* _What you have to do_
Return each record shown below exactly, with none omitted.

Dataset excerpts

....

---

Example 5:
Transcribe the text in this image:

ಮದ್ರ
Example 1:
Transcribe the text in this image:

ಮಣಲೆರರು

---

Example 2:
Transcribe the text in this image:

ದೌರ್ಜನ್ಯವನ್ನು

....

* _Solution to the problem_
---

Example 5:
Transcribe the text in this image:

ಮದ್ರ
Example 1:
Transcribe the text in this image:

ಮಣಲೆರರು

---

Example 2:
Transcribe the text in this image:

ದೌರ್ಜನ್ಯವನ್ನು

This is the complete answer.